My trainer suggested I do Rally with Flip, she thinks he'd be great at it, but she doesn't train it.

What does everyone think of Rally?
Do any of you participate?
Is it fun?

TIA


----------



## plumcrazy (Sep 11, 2009)

I watched some rally trials at the dog show here in Bismarck this last summer... it looked like fun!! They're starting rally classes here in January, and I've reserved a spot for me and Lucy. I'm looking forward to it!


----------



## KPoos (Aug 29, 2009)

I saw some rally briefly online and it seemed really interesting. I noticed that the standard poodle would let out a "yip" whenever the owner would tell it a command like it just seemed to be forcing itself to contain how happy it was. Really cute.


----------



## Fur Elite (Nov 4, 2009)

What is that newish sport that is played with a ball? I have a ball crazy dog that would probably excel in it but i can't think of what it is called.


----------



## plumcrazy (Sep 11, 2009)

Maybe you are thinking of flyball? Rally is like obedience done in a pattern with several points in the pattern where you have to perform an obedience move... It was very interesting when I watched it last summer!


----------



## Fur Elite (Nov 4, 2009)

Flyball! That's it. Thanks. I must google it.


----------



## AgilityIG (Feb 8, 2009)

Rally is enjoyable. I find it much more relaxed than formal obedience - it can also be a good place to start a young dog before taking it on to obedience. You can talk to your dog while you are in the ring during the exercises (unlike obedience).


----------



## jak (Aug 15, 2009)

Rally is great!
It's like a less formal, more fun version of obedience. But obedience is great too!
You don't have to have a perfect heel, just have your dog walk beside you and not lag. I suggest that you attend some Rally events to see what it is all about


----------



## taxtell (Sep 17, 2009)

I definitely want to check it out, but it's really hard to find in my area!

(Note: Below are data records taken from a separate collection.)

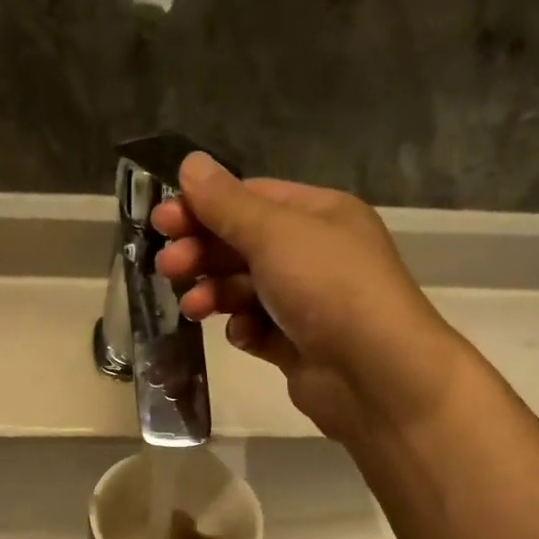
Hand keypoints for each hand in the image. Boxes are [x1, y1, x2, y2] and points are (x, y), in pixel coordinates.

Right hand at [152, 154, 465, 441]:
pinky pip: (258, 329)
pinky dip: (245, 330)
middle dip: (203, 253)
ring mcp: (307, 302)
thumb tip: (190, 163)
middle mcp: (314, 254)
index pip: (251, 199)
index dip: (204, 207)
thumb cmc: (327, 287)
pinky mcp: (298, 345)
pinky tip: (243, 335)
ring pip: (245, 289)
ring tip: (194, 307)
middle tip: (168, 266)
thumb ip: (226, 203)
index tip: (162, 221)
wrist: (376, 374)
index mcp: (318, 215)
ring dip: (215, 293)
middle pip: (243, 244)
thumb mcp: (274, 233)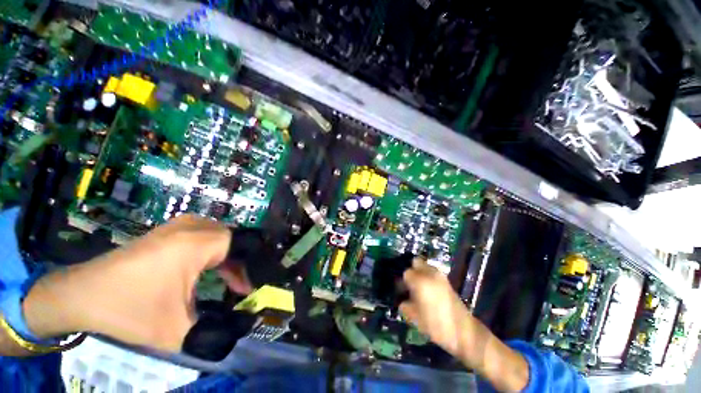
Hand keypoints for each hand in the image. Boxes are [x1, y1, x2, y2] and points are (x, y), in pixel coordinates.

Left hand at [23, 215, 251, 352]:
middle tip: (238, 285)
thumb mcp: (174, 331)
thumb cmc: (127, 310)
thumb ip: (213, 331)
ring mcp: (176, 226)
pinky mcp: (165, 231)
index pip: (239, 244)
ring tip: (226, 276)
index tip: (245, 290)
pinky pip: (201, 233)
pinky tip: (205, 266)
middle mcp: (190, 228)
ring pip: (217, 234)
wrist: (79, 295)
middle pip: (230, 238)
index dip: (247, 266)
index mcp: (195, 244)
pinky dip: (210, 248)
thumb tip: (241, 330)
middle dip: (238, 261)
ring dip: (225, 254)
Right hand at [400, 258, 529, 391]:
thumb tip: (402, 300)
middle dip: (411, 270)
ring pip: (425, 265)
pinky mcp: (447, 281)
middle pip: (416, 262)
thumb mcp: (414, 317)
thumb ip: (404, 305)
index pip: (405, 273)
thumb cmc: (435, 325)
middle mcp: (430, 273)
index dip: (402, 281)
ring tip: (418, 287)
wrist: (463, 332)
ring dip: (420, 272)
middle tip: (409, 283)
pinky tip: (428, 290)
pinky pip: (433, 272)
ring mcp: (440, 276)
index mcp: (420, 281)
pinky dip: (428, 276)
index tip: (401, 291)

However, last night we were introduced to some agility equipment, and Flip was a natural, he loved it. The trainer was suggesting I give it a shot with him, but no high jumping until he's older.

I guess we'll see.

Either way I'm sure he'll be good at either, he's so obedient and willing to please.


----------



## cbrand (Aug 9, 2009)

Rally is easy. You don't need to take a class. You can buy the signs and just set them up in your own yard.


----------



## WonderPup (Oct 26, 2008)

Here are some pictures and a video from our first Rally trial. 



































Rally is great, love it, love it, love it. The best part is that it's more relaxed and thus more fun than formal obedience is, IMO at least.

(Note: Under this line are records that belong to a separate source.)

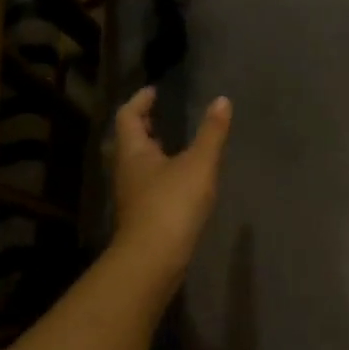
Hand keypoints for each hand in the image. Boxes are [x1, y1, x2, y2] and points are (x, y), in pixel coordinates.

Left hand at [112, 86, 231, 280]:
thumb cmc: (172, 204)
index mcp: (133, 151)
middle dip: (145, 125)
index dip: (140, 101)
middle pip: (130, 140)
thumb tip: (222, 100)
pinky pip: (148, 182)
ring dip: (152, 149)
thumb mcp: (199, 164)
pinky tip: (179, 177)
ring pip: (138, 163)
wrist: (154, 258)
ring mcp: (132, 194)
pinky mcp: (142, 214)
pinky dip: (161, 171)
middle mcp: (126, 169)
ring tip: (173, 142)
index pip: (128, 116)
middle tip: (161, 113)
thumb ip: (212, 133)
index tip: (154, 91)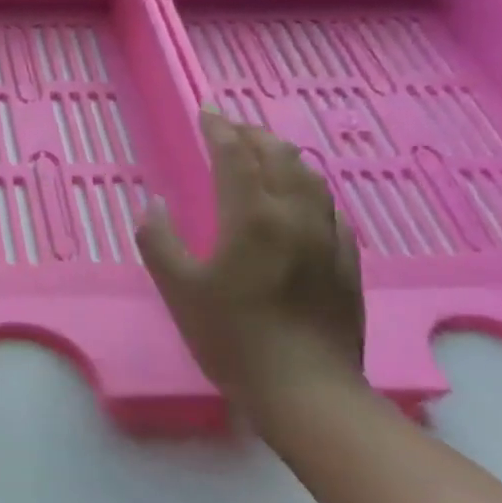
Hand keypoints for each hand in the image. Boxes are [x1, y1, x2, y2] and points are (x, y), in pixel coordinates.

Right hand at [135, 110, 364, 411]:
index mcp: (251, 217)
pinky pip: (331, 209)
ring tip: (266, 153)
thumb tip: (154, 205)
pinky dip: (311, 190)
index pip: (235, 156)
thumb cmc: (232, 337)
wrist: (306, 391)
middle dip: (254, 135)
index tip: (206, 111)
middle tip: (232, 129)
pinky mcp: (347, 263)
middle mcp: (294, 216)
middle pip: (280, 157)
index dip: (219, 129)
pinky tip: (305, 200)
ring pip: (311, 179)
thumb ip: (159, 240)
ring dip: (285, 157)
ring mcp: (328, 239)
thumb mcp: (178, 289)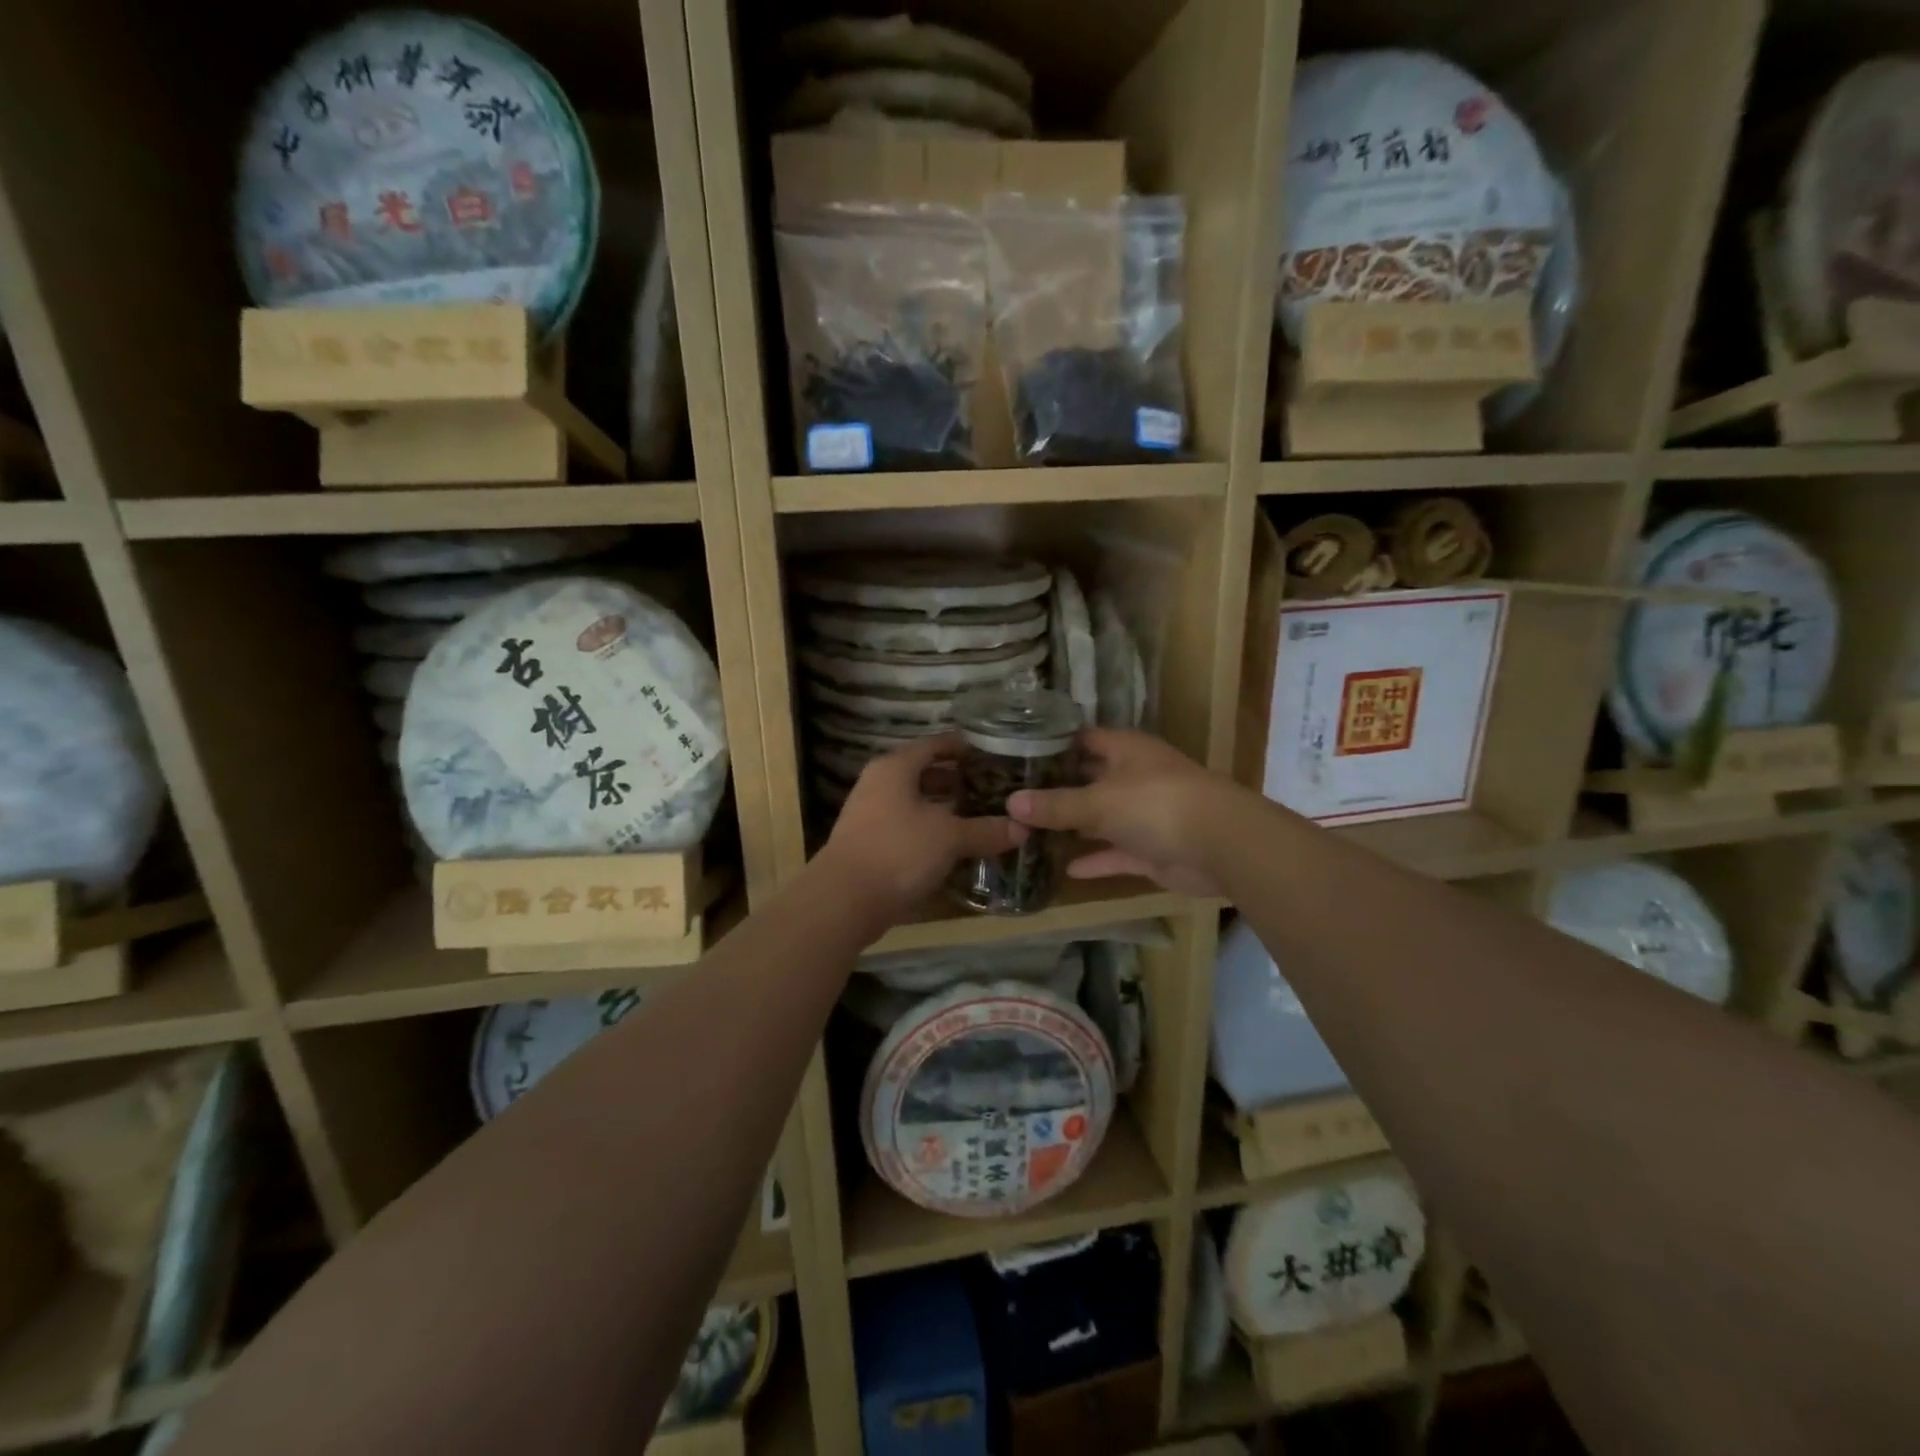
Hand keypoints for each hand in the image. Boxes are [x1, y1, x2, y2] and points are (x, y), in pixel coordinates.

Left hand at [817, 733, 1026, 925]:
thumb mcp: (949, 837)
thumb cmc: (898, 851)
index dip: (963, 747)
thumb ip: (986, 830)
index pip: (934, 744)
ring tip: (977, 814)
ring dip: (942, 806)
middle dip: (955, 779)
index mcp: (895, 767)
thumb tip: (1024, 828)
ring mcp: (869, 813)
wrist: (843, 899)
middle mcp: (879, 783)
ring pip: (913, 801)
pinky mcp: (868, 842)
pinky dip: (929, 829)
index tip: (991, 754)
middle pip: (922, 772)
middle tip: (990, 786)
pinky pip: (905, 825)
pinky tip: (951, 844)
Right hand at [1007, 728, 1234, 896]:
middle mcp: (1135, 777)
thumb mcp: (1098, 802)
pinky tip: (1065, 868)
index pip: (1083, 739)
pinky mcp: (1153, 849)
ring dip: (1075, 826)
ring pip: (1102, 818)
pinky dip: (1095, 859)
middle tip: (1015, 797)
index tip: (1016, 754)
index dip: (1052, 745)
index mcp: (1126, 750)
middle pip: (1090, 779)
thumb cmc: (1156, 804)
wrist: (1221, 846)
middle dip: (1058, 789)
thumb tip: (1011, 803)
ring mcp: (1146, 814)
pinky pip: (1116, 852)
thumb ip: (1055, 805)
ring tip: (1030, 832)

You could just get a rally book and order or make the signs yourself. I took a class and found that 100 times more helpful than the books I had gotten personaly. It's easy to misunderstand the sign discriptions and that second set of eyes watching you can catch something you didn't even know you were doing. I only took one class mostly to learn the signs and more about the rules and regs, did everything else on my own. Howie got his first title 6 weeks later in three trials  good boy.

I don't know if they have any Rally training videos but that would be awsome too, probably as good as the class since you can see in movement what they are talking about.


----------



## Aidan (Mar 4, 2009)

That looks nice! Your dog did a great job, come train mine.


----------



## amerique2 (Jun 21, 2009)

Rally looks like a lot of fun. Thanks for posting the video. Love seeing the actual competition in action.


----------



## flyingduster (Sep 6, 2009)

it's only just over 2 weeks now until we (me & Jak) have a triple rally show we're going to, we'll get pics to share, and hopefully Paris does well enough to get her title (only need two more 90+ scores....)


----------